Murray Hill is mainly co-op territory, with a few newer condo buildings and some historic single-family homes. These larger properties are often remarkable, whether converted 1860s stables like the homes of famous Sniffen Court, or traditional New York rowhouses that have been historically landmarked. Co-ops here run the gamut, but many offer excellent amenities and white-glove services. Buyers seeking newer digs are not out of luck, however, as Murray Hill balances all the brass and brick with a spate of gleaming high-rise condos touting luxuries, views, and the absence of an inquisitive co-op board.
While Murray Hill has many charms, proximity to the subway is not foremost among them.
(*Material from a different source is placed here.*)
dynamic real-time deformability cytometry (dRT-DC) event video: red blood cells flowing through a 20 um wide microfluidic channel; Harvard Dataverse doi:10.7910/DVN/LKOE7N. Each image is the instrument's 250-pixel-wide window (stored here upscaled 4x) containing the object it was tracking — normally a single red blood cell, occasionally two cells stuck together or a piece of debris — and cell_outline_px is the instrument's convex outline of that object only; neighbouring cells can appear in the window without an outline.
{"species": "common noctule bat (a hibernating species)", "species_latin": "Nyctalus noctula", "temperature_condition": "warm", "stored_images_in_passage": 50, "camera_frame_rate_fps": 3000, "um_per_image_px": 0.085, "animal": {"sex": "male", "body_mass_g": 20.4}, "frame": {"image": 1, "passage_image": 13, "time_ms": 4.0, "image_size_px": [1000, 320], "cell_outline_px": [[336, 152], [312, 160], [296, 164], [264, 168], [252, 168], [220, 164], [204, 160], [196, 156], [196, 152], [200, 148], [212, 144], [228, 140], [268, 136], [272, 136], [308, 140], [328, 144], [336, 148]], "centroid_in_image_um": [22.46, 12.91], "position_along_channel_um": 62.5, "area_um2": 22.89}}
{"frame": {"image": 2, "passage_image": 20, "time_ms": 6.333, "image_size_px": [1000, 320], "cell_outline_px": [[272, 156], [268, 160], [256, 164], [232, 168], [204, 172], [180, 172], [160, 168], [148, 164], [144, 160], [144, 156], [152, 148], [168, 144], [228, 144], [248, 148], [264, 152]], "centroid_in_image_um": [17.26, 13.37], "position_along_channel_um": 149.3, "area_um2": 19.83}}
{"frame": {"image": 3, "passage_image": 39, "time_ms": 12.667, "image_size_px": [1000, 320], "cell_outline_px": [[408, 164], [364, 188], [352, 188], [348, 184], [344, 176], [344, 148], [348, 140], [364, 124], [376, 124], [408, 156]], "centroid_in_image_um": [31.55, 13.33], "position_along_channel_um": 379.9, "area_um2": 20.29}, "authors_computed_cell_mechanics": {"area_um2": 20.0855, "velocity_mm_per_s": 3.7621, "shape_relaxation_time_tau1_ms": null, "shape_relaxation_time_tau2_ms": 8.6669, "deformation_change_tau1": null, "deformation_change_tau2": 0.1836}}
Trains on the 4, 5, and 6 line stop at 42nd Street (in Grand Central Terminal), 33rd Street, and 28th Street along Park Avenue, clipping the western edge of the neighborhood. Numerous bus lines also serve the area. As with almost anywhere in Manhattan, getting a taxi or an Uber on the avenues of Murray Hill will usually be easy.
Murray Hill saw the opening of a brand-new public elementary school, PS 281 The River School, in the fall of 2013, and there are several other highly regarded public schools in the surrounding area, including PS 40 in Gramercy and PS 116 in Kips Bay. As a smaller neighborhood, Murray Hill offers few private options for older students, but gives residents easy access to the bevy of excellent schools on the Upper East Side.
Murray Hill is dotted with smaller parks, including the Robert Moses Playground at 42nd Street and First Avenue, and St. Vartan Park at 35th Street and 1st Avenue. A serendipitous place to discover on a walk, Tudor City Greens spans one block between 42nd and 43rd streets just west of United Nations Headquarters, and provides an incredible oasis of tranquility in the middle of the bustling city.
Restaurants and bars
There’s a ton of great places to eat and drink in Murray Hill, and plenty of establishments that belie its reputation as a quieter and more conservative area. Penelope is the requisite neighborhood purveyor of comfort food, and a Murray Hill staple for which the brunch crowds start to line up early. Meat and craft beer are served with style and joy at aptly named The Cannibal; and stylish young professionals happily bide their time waiting for bespoke cocktails at Middle Branch. Perhaps Murray Hill’s biggest culinary landmark is Second Avenue Deli, which sits proudly on the top tier of Manhattan’s pickle-and-pastrami palaces. If you prefer something a little less precious, there are plenty of lively taverns lining Murray Hill’s Second and Third avenues.
Murray Hill might not be the first place you think of for designer clothing and boutiques, but someone has to dress all those corner-office aspirants, and lately some top-notch clothiers have taken up the task. Kamakura Shirts offers Ivy League style for men, while an output of the TaROO chainlet purveys pretty print dresses for the ladies. Even designer Rebecca Minkoff will sell you a handbag or some denim in Murray Hill, as long as you make an appointment. Small shops line Third, Second, and First avenues retailing life’s more pedestrian necessities, and the neighborhood is well-served by grocery chains, with nearby locations of Fairway and Trader Joe’s.
Landmarks and culture
As you’d expect of any historic neighborhood, Murray Hill offers a fair share of landmarks and historic buildings. Among the most prominent of these is The Morgan Library and Museum, a combination library and performance space that hosts numerous art exhibits inside three sumptuous buildings. Other notable locales in Murray Hill include United Nations Headquarters, the New York Public Library’s flagship Stephen A. Schwarzman building, and the Graduate Center of the City University of New York, the latter two of which offer numerous public performances and events.